## Data for this exercise
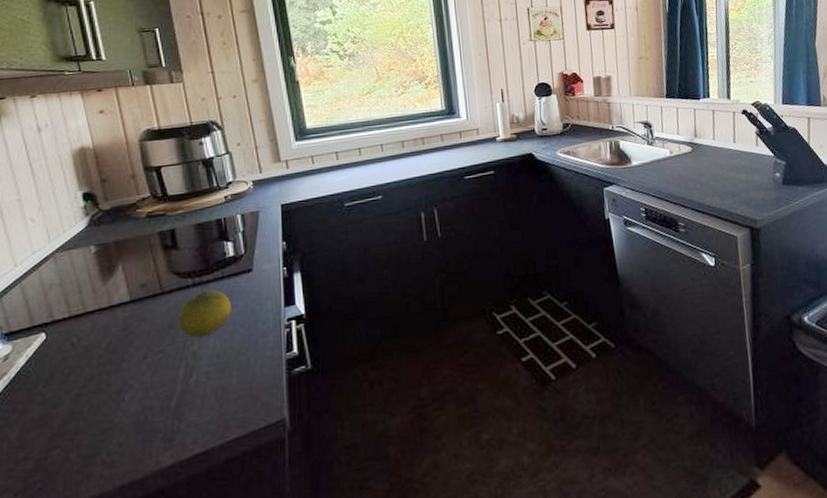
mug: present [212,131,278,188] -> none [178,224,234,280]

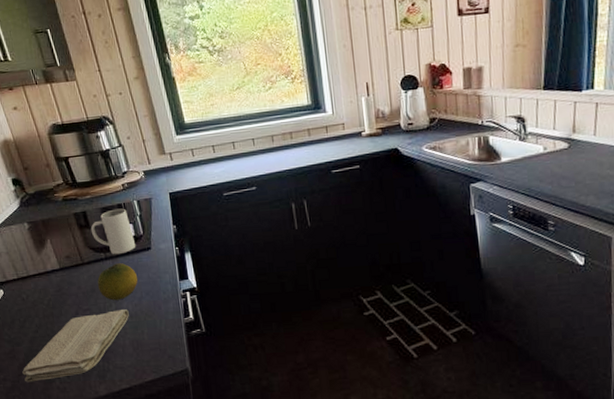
washcloth: none [54,347,215,459] -> present [22,309,129,382]
mug: none [178,224,234,280] -> present [90,208,136,255]

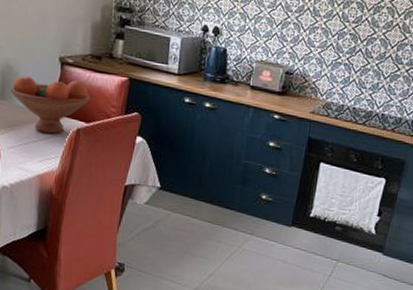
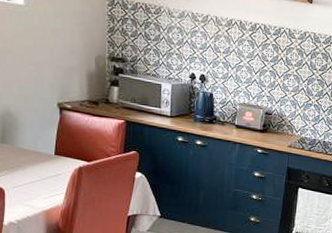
fruit bowl: present [11,75,91,134] -> none [11,120,90,173]

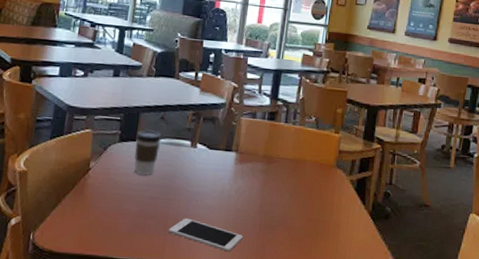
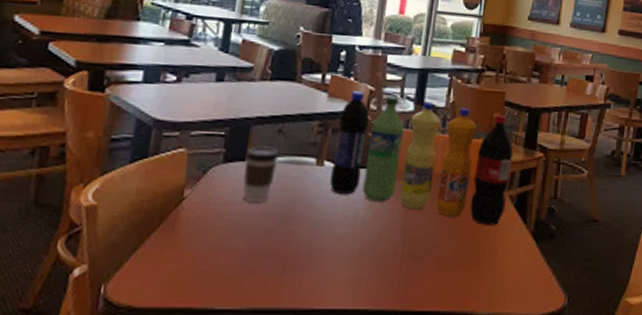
cell phone: present [168,218,243,252] -> none [286,253,381,291]
soda bottle: none [201,87,354,205] -> present [329,91,514,225]

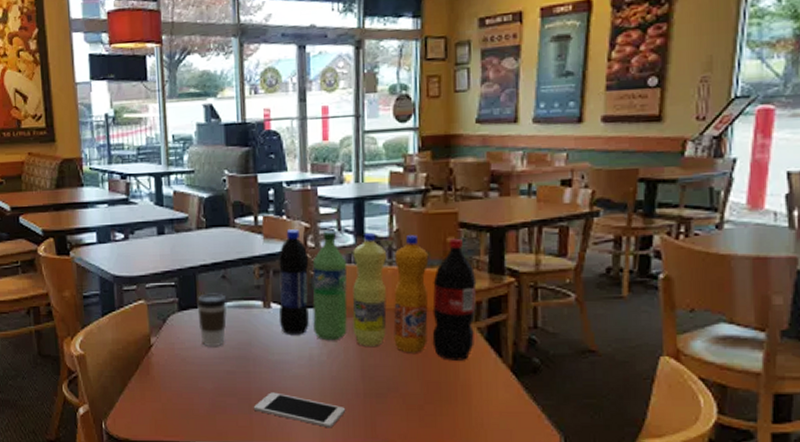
cell phone: none [286,253,381,291] -> present [253,392,345,428]

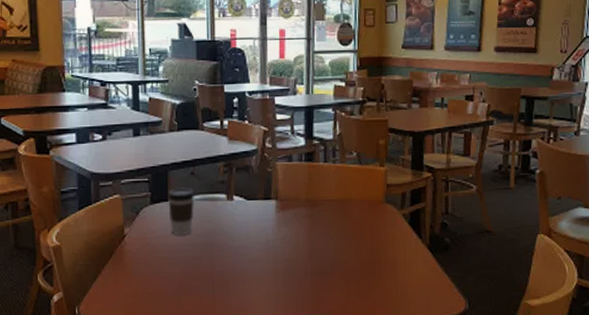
cell phone: present [253,392,345,428] -> none [216,274,295,304]
soda bottle: present [278,229,477,360] -> none [240,132,402,242]

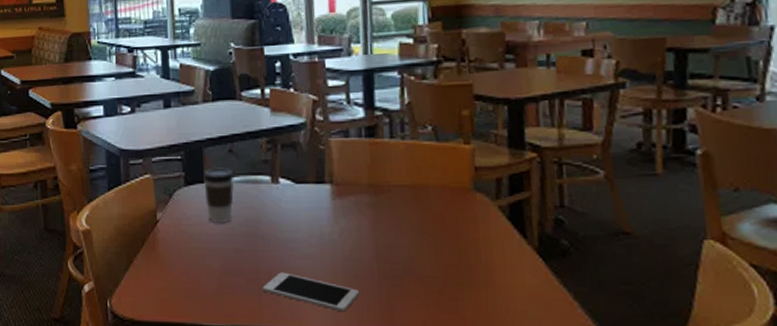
cell phone: none [216,274,295,304] -> present [262,272,359,312]

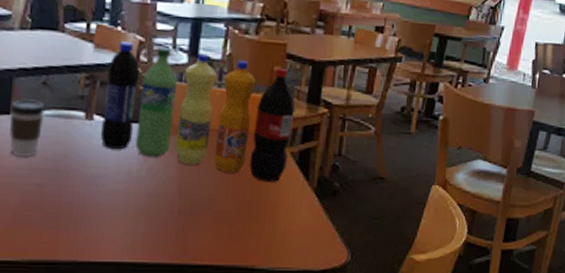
cell phone: present [262,272,359,312] -> none [60,207,158,245]
soda bottle: none [286,102,496,241] -> present [100,41,296,182]

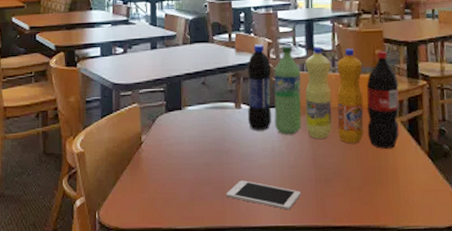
coffee cup: present [8,99,46,157] -> none [180,96,206,142]
cell phone: none [60,207,158,245] -> present [226,180,301,210]

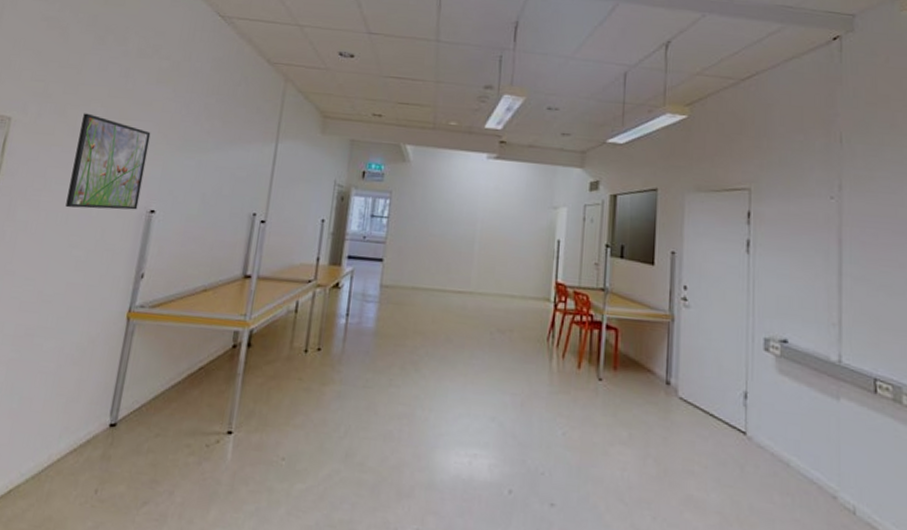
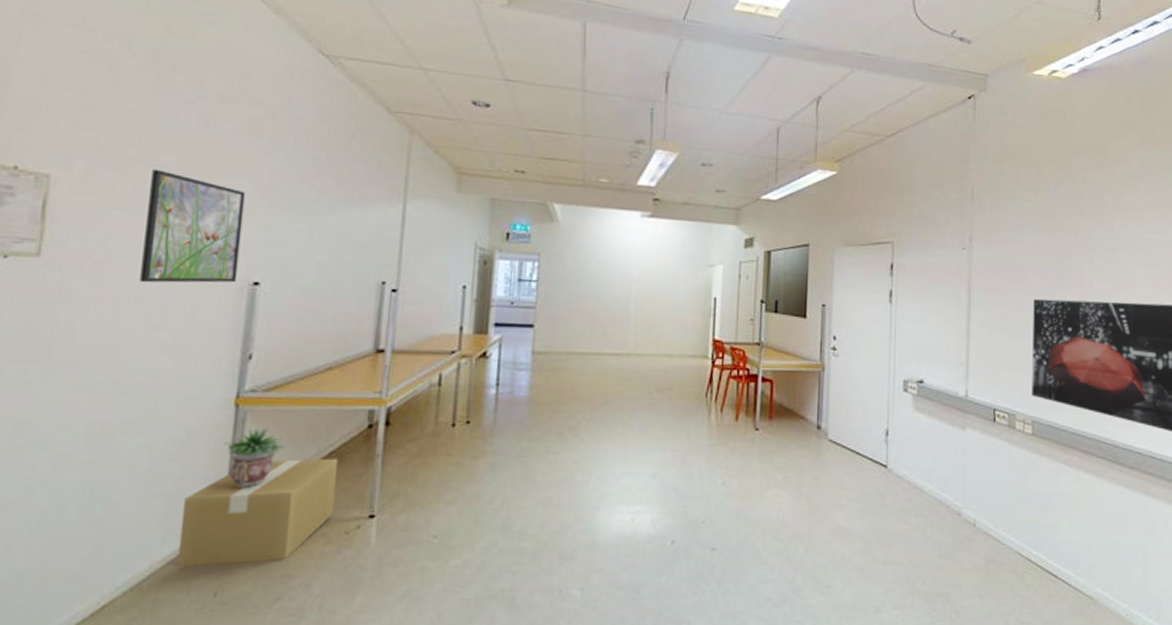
cardboard box: none [68,371,206,466] -> present [176,458,339,567]
potted plant: none [114,341,163,395] -> present [223,428,285,489]

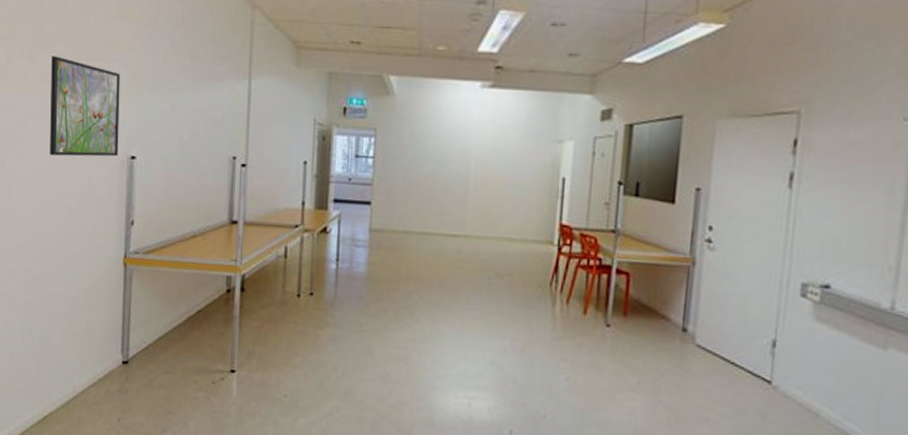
cardboard box: present [176,458,339,567] -> none [91,314,204,399]
potted plant: present [223,428,285,489] -> none [117,286,163,336]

## About this exercise
Write out exactly the lines running from the one with "cell phone: none [60,207,158,245]" through the end of the material, both ends included, while leaving the pictures out.

## Task result
cell phone: none [60,207,158,245] -> present [226,180,301,210]

cardboard box: none [68,371,206,466] -> present [176,458,339,567]
potted plant: none [114,341,163,395] -> present [223,428,285,489]

cardboard box: present [176,458,339,567] -> none [91,314,204,399]
potted plant: present [223,428,285,489] -> none [117,286,163,336]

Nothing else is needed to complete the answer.